Dan membacakan al-Qur`an kepada manusia. Barangsiapa yang mengambil petunjuk dari apa yang terkandung di dalamnya dan mengikuti apa yang aku bawa, maka hal itu jauh lebih baik baginya dan balasannya untuk dirinya sendiri. Tetapi siapa yang tersesat dari kebenaran, maka katakanlah (wahai Rasul) : Sesungguhnya saya hanyalah pemberi peringatan bagi kalian dari adzab Allah dan hukuman-Nya bila kalian tidak beriman. Saya adalah satu dari Rasul-Rasul yang memperingatkan kaumnya, sedangkan saya tidak memegang hidayah sedikit pun.

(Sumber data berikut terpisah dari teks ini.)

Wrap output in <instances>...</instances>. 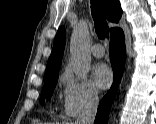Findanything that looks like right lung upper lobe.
Listing matches in <instances>:
<instances>
[{
	"label": "right lung upper lobe",
	"instance_id": "right-lung-upper-lobe-1",
	"mask_svg": "<svg viewBox=\"0 0 156 124\" xmlns=\"http://www.w3.org/2000/svg\"><path fill=\"white\" fill-rule=\"evenodd\" d=\"M103 10L105 12L106 18L117 23L122 15V9L118 0H100ZM119 28H112L110 33L114 32ZM65 47V29L61 27L55 37L52 53L49 57L45 77L56 75L59 71L61 65V59L63 56V51Z\"/></svg>",
	"mask_w": 156,
	"mask_h": 124
}]
</instances>
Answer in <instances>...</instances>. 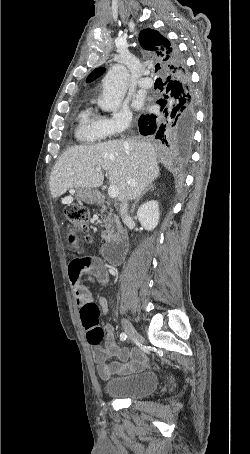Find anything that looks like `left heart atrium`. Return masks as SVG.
<instances>
[{
    "mask_svg": "<svg viewBox=\"0 0 250 454\" xmlns=\"http://www.w3.org/2000/svg\"><path fill=\"white\" fill-rule=\"evenodd\" d=\"M136 106H137V107H139V106H140V104H139V103H136Z\"/></svg>",
    "mask_w": 250,
    "mask_h": 454,
    "instance_id": "left-heart-atrium-1",
    "label": "left heart atrium"
}]
</instances>
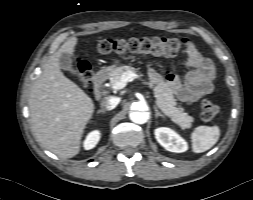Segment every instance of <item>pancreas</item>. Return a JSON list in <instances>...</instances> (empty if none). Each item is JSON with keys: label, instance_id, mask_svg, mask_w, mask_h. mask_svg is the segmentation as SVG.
I'll use <instances>...</instances> for the list:
<instances>
[{"label": "pancreas", "instance_id": "pancreas-1", "mask_svg": "<svg viewBox=\"0 0 253 200\" xmlns=\"http://www.w3.org/2000/svg\"><path fill=\"white\" fill-rule=\"evenodd\" d=\"M138 72V69L130 66H120L114 68L110 72V83L113 85L120 80L125 72ZM149 85L153 88L157 105L162 112L168 116L173 122L178 124L182 129L190 128L193 118L183 111V108L176 107L177 102L163 77L153 69H149Z\"/></svg>", "mask_w": 253, "mask_h": 200}]
</instances>
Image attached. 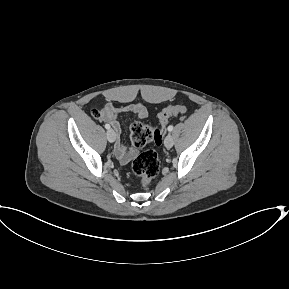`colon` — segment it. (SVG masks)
<instances>
[{
	"label": "colon",
	"instance_id": "obj_1",
	"mask_svg": "<svg viewBox=\"0 0 289 289\" xmlns=\"http://www.w3.org/2000/svg\"><path fill=\"white\" fill-rule=\"evenodd\" d=\"M185 111L186 107L184 105H173L164 108L158 115L160 125L164 127L171 117ZM93 115L98 117L99 113L93 112ZM130 135L136 147H144L148 144L159 146L163 139V129L147 123L134 122L130 127ZM159 169L160 161L154 150L142 152L132 163V170L143 186H148L151 183Z\"/></svg>",
	"mask_w": 289,
	"mask_h": 289
}]
</instances>
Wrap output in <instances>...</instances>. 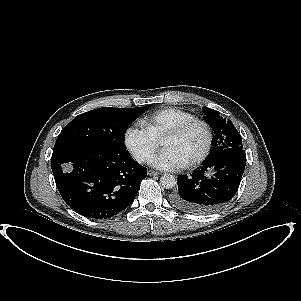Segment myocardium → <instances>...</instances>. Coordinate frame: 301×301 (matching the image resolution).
<instances>
[{
    "label": "myocardium",
    "instance_id": "obj_1",
    "mask_svg": "<svg viewBox=\"0 0 301 301\" xmlns=\"http://www.w3.org/2000/svg\"><path fill=\"white\" fill-rule=\"evenodd\" d=\"M193 125H200L203 128L204 133H205V143H204L202 150L195 157H193L191 160H189L187 162L188 166H194V165L202 162L207 157V155L210 151L211 144H212V132H211L209 125L205 121L196 119V118L186 121L172 129L168 130L163 135L162 140H161V143L163 146L164 141L166 139L182 134L184 131H186L188 128H190Z\"/></svg>",
    "mask_w": 301,
    "mask_h": 301
}]
</instances>
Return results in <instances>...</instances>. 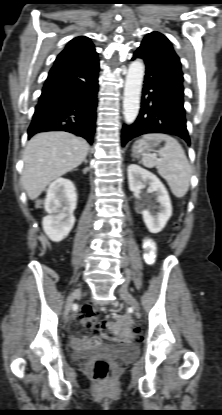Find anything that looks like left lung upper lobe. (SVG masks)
Segmentation results:
<instances>
[{
    "label": "left lung upper lobe",
    "instance_id": "1",
    "mask_svg": "<svg viewBox=\"0 0 222 415\" xmlns=\"http://www.w3.org/2000/svg\"><path fill=\"white\" fill-rule=\"evenodd\" d=\"M145 38H159V39H162V40L166 41L167 43H169L171 45L169 40L159 32L149 33Z\"/></svg>",
    "mask_w": 222,
    "mask_h": 415
}]
</instances>
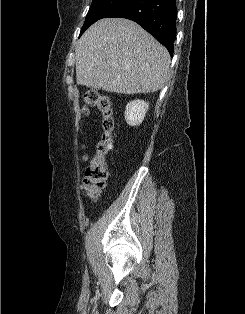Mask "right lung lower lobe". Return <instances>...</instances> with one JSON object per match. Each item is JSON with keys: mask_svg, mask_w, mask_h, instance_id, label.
<instances>
[{"mask_svg": "<svg viewBox=\"0 0 245 314\" xmlns=\"http://www.w3.org/2000/svg\"><path fill=\"white\" fill-rule=\"evenodd\" d=\"M126 18L138 23L173 54L176 36V0H126L104 18Z\"/></svg>", "mask_w": 245, "mask_h": 314, "instance_id": "right-lung-lower-lobe-1", "label": "right lung lower lobe"}]
</instances>
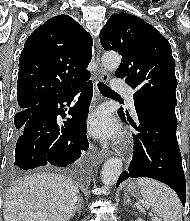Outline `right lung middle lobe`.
<instances>
[{
	"label": "right lung middle lobe",
	"mask_w": 190,
	"mask_h": 221,
	"mask_svg": "<svg viewBox=\"0 0 190 221\" xmlns=\"http://www.w3.org/2000/svg\"><path fill=\"white\" fill-rule=\"evenodd\" d=\"M32 110H26L22 112H18L14 117V123L16 128L19 130L23 127L24 123L28 120Z\"/></svg>",
	"instance_id": "right-lung-middle-lobe-1"
}]
</instances>
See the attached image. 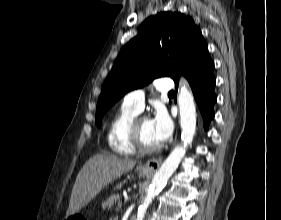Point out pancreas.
Returning <instances> with one entry per match:
<instances>
[{
	"label": "pancreas",
	"instance_id": "1",
	"mask_svg": "<svg viewBox=\"0 0 281 220\" xmlns=\"http://www.w3.org/2000/svg\"><path fill=\"white\" fill-rule=\"evenodd\" d=\"M119 199V194L111 195L104 203H102V207L110 209L117 201H119Z\"/></svg>",
	"mask_w": 281,
	"mask_h": 220
}]
</instances>
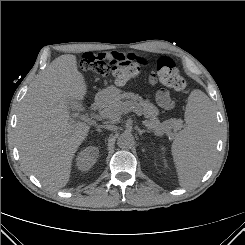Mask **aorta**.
Instances as JSON below:
<instances>
[{
	"mask_svg": "<svg viewBox=\"0 0 245 245\" xmlns=\"http://www.w3.org/2000/svg\"><path fill=\"white\" fill-rule=\"evenodd\" d=\"M117 145L122 149H129L134 145V137L130 133H122L117 139Z\"/></svg>",
	"mask_w": 245,
	"mask_h": 245,
	"instance_id": "obj_1",
	"label": "aorta"
}]
</instances>
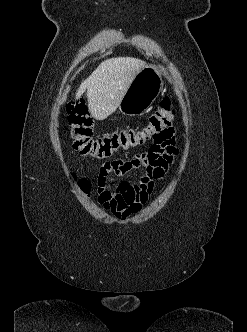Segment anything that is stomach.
<instances>
[{
  "label": "stomach",
  "mask_w": 247,
  "mask_h": 332,
  "mask_svg": "<svg viewBox=\"0 0 247 332\" xmlns=\"http://www.w3.org/2000/svg\"><path fill=\"white\" fill-rule=\"evenodd\" d=\"M163 86L162 73L158 66L146 65L139 71L119 104V110L127 116L144 114L158 97Z\"/></svg>",
  "instance_id": "stomach-1"
}]
</instances>
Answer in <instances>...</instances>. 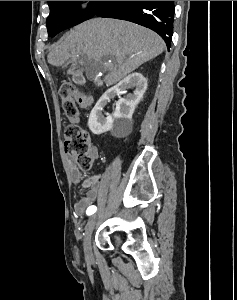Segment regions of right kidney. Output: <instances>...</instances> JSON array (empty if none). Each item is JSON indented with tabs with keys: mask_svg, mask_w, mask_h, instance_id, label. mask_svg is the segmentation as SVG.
<instances>
[{
	"mask_svg": "<svg viewBox=\"0 0 237 300\" xmlns=\"http://www.w3.org/2000/svg\"><path fill=\"white\" fill-rule=\"evenodd\" d=\"M130 89H134L132 93H128ZM147 89V81L141 73H132L125 77L123 81H120L115 87L108 89L99 101H97L95 107H93L89 119L88 127L94 135H102L111 131L114 127L115 121L118 119H131L137 105H139L145 91ZM124 95V97H121ZM119 97V101L115 103L116 109L112 115L104 117L102 115L103 107H106L110 99Z\"/></svg>",
	"mask_w": 237,
	"mask_h": 300,
	"instance_id": "1",
	"label": "right kidney"
}]
</instances>
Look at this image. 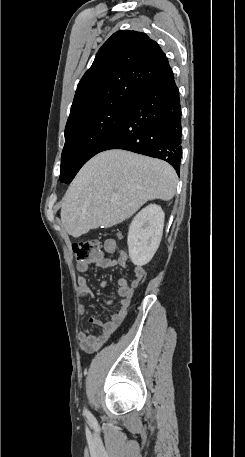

وَقُلِ الْحَمْدُ لِلّٰهِ سَيُرِيْكُمْ اٰيٰتِهٖ فَتَعْرِفُوْنَهَاۗ وَمَا رَبُّكَ بِغَافِلٍ عَمَّا تَعْمَلُوْنَ
Dan katakanlah: "Segala puji bagi Allah, Dia akan memperlihatkan kepadamu tanda-tanda kebesaran-Nya, maka kamu akan mengetahuinya. Dan Rabbmu tiada lalai dari apa yang kamu kerjakan."

Tafsir Al-Muyassar

Katakanlah (wahai Rasul) : Sanjungan yang bagus adalah milik Allah, Dia akan memperlihatkan ayat-ayat-Nya kepada kalian pada diri kalian, pada langit dan juga bumi, sehingga kalian mengetahuinya dengan pengetahuan yang menunjukkan kalian kepada kebenaran dan menjelaskan kebatilan kepada kalian. Dan Rabbmu tidak lalai dari apa yang kalian perbuat, dan Dia akan membalas kalian atasnya.